A different take on student loan defaults

Stereotype: student loan debt is at all time high levels and is now larger than credit card debt.  Defaults are rising mainly because of the rising cost of four-year colleges and graduate schools.  

Not so fast, says the NY Fed in a post yesterday on Marginal Revolution.  It turns out that default rates are highly correlated with balance due at the end of schooling.  The default rate is over 30% among those with a balance of $5k, whereas it is between 15 and 20% for those with a balance due of $100k or more.  Those with very high balances tend to be those who completed school, whereas those with the lowest balances tend to be predominantly those who lasted only a semester or two.  

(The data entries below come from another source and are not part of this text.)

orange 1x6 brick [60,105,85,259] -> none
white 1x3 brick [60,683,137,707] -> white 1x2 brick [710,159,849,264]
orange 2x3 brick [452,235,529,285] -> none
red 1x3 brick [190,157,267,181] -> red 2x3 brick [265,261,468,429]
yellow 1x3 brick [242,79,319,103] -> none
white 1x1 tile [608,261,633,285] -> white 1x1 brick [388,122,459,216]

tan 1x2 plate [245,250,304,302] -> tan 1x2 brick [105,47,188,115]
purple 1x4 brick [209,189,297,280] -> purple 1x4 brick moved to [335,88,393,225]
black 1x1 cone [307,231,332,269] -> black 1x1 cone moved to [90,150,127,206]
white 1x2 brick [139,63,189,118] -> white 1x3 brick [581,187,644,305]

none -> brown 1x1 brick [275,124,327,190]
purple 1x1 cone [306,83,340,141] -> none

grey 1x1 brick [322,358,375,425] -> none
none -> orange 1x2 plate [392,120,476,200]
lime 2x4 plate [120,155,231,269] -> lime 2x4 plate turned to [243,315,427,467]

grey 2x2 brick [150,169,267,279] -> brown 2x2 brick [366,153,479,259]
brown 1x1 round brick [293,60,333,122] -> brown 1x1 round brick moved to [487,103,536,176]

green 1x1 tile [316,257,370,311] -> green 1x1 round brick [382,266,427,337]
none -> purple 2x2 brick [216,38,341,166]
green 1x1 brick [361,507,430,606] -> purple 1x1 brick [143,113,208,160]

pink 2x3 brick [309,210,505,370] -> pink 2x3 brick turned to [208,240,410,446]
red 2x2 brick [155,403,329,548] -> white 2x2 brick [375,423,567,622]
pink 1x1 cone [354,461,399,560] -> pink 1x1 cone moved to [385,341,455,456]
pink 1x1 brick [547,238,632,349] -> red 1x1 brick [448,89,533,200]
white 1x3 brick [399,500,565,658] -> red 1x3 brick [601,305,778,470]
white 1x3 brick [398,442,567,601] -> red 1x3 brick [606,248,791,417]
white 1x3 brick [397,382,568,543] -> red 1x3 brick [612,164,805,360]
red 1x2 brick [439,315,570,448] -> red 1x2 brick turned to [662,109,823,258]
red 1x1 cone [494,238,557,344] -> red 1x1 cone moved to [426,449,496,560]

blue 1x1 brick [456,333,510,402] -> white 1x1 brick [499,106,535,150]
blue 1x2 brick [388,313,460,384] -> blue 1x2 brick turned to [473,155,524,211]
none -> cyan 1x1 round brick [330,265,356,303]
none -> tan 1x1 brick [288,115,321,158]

Turns out that there are a lot more student borrowers in the low balance category (72% owe $25k or less) than the high balance one (3% owe $100k or more).  One of the commentators on the NY Fed blog offers a possible explanation of what is going on:
Bad credit seems to correlate with bad academics. Many seem concerned more with paying bills than paying education. Sometimes they are just out of jail and no one will hire them. Their probation requires they work or get a job which the later is nearly impossible. Other times we have people so deep in the hole in debt already that the student loans was a way to buy more time. The word is out if you have bad credit and are desperate for funds just go to a community college where tuition is low and borrow the maximum. We noticed in our data pull many students graduated from high school or received their GED up to 10 years ago or more! 
I should emphasize that correlation is not causation, but these results raise serious questions about how the US is structuring its student loan programs at the federal level.

Friday, February 20, 2015

Raleigh labor market #3 in US

According to the latest ratings in Forbes, Raleigh clocks in as the #3 labor market in the US out of 150 metropolitan areas.  Yet another reason to come here to get your MBA!

Thursday, February 19, 2015

Walmart boosts wages

Big news from Walmart, on top of falling prices we now have rising wages!  Today the nation's largest retailer announced that it was going to make sure that all of its US workers would earn at least $9 an hour by April.  According to NYT, this is likely to affect half a million employees.  It will certainly be a big boost to those earning the minimum wage.

Walmart's motivation is most likely competitive pressure.  The unemployment rate keeps dropping, which means employers are competing for fewer applicants.  Walmart's move is likely to put more pressure on firms such as Target and Home Depot to raise pay.

There also is a chance that the wage increase pay for itself.  As MBA 505 students know, a higher wage reduces turnover and thus reduces hiring and training costs.  A higher wage also should be associated with higher standards for individual productivity.

Tuesday, February 17, 2015

MBA alum recognized by CNN Money

Scott Bolin, an NC State Jenkins MBA from the class of 2012, is the subject of a CNN Money story on Five Startups that are Reimagining the World.  Scott is co-founder of Tethis, a company that has developed a way to treat wastewater.  Applications range from fracking to city sewers.  Tethis has raised almost $2 million from investors.

Scott concentrated in entrepreneurship in the MBA program and has been able to put what he has learned into practice.  Typical NC State -- Think and Do!